In 2005 Kurrild-Klitgaard founded the academic group-weblog Punditokraterne, which according to Politiken (October 2006) and Altinget.dk (March 2006) soon became one of the most widely read and respected Danish blogs.

==Organizations==
Peter Kurrild-Klitgaard has held positions in a number of academic organizations, including as president of the Danish Political Science Association (2002–05), member of the Board of the Nordic Political Science Association, of the European Public Choice Society and of the Council of the International Political Science Association, as well as on the advisory board of the public policy think-tank CEPOS of which he was one of the initiators, co-founders and directors (2004–05, 2012–14). He was a board member of the Mont Pelerin Society 2006–10 and its vice president (2008–10) and currently serves as a board member of the Danish government's Danish Institute for Parties and Democracy.
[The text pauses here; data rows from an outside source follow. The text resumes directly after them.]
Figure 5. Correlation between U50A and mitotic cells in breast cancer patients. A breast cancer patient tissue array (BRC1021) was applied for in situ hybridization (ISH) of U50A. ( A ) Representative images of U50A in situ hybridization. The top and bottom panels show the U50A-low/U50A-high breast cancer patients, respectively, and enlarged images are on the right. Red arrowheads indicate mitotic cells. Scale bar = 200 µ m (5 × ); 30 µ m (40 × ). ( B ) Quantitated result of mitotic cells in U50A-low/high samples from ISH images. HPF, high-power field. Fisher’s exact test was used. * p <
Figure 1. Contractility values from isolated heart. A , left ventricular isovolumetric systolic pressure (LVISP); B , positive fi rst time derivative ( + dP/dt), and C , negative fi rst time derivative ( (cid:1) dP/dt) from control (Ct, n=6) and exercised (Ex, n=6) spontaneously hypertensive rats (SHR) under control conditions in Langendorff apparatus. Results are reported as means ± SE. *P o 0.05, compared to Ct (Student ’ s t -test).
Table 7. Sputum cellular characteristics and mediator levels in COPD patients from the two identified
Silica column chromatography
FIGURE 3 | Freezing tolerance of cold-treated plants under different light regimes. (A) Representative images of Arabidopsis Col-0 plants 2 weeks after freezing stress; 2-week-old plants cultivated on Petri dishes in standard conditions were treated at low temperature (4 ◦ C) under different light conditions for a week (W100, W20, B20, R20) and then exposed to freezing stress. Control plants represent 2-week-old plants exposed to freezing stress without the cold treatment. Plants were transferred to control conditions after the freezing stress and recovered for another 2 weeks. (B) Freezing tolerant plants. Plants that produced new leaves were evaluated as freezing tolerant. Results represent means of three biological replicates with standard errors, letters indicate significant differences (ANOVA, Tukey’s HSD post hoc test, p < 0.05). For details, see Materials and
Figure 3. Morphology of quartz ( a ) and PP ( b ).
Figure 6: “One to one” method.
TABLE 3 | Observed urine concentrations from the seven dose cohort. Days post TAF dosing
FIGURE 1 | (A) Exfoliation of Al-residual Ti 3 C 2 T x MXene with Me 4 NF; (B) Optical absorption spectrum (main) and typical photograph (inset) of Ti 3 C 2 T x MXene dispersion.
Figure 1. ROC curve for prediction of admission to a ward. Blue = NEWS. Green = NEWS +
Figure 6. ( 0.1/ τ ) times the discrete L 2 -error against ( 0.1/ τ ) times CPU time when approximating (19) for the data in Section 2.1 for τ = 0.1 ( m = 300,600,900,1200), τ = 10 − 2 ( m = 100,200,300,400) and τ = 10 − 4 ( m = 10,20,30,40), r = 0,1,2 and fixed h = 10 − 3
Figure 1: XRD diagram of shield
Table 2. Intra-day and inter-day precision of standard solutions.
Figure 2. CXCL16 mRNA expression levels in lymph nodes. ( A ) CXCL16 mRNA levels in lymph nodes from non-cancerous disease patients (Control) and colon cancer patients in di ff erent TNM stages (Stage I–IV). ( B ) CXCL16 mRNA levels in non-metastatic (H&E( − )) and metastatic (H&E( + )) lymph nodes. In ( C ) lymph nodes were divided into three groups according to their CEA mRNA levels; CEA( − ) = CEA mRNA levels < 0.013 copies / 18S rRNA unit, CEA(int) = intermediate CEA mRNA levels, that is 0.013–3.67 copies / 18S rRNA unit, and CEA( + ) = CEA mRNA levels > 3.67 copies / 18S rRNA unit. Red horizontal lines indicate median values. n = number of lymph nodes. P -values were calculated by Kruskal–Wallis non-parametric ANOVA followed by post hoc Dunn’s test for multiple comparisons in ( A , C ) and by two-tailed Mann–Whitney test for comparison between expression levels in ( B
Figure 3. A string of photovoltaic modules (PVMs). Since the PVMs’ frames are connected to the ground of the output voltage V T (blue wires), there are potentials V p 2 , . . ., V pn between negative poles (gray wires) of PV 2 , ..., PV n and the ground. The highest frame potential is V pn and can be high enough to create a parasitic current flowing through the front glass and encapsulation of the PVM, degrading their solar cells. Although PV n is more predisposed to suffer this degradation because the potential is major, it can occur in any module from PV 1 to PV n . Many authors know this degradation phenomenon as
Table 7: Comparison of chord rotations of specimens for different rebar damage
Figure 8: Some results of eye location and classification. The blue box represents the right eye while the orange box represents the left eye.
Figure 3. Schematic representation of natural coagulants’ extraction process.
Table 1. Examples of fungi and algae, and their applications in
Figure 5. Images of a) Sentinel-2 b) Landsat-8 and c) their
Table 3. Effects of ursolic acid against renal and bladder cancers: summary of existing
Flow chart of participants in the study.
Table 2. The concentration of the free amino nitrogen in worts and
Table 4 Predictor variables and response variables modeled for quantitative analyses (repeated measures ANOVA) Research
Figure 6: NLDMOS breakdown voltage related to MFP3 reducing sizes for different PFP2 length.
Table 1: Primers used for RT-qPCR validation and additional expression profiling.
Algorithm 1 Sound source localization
He is a Freeman of the City of London and a Liveryman of the Worshipful Company of Scriveners. He belongs to The New Club (Edinburgh), Travellers' Club (London), Puffin's Club and Nya Sällskapet (Stockholm).

==Heraldry and genealogy==
Peter Kurrild-Klitgaard has a longstanding interest in heraldry and genealogy and served as president of the Scandinavian Heraldry Society (2009-2018) and of the Danish Heraldry Society (2010-2018). He has been elected a corresponding member of the Royal Academy of Heraldry and Genealogy of Madrid and a member of the Academie Internationale d'Heraldique and since 2022 is the secretary general of the latter.

==Decorations==
- United Kingdom: Commander of the Venerable Order of Saint John (2022).
- Denmark: Knight of the Order of the Dannebrog (2017).
- Sovereign Military Order of Malta: Officer Cross (Civilian Class) of the Order pro Merito Melitensi (2018).
- Vatican City State: Cross of Merit of the Order of the Holy Sepulchre (2014).
- Germany: Knight of Justice of the Johanniterorden (2014); Knight of Honour (2007).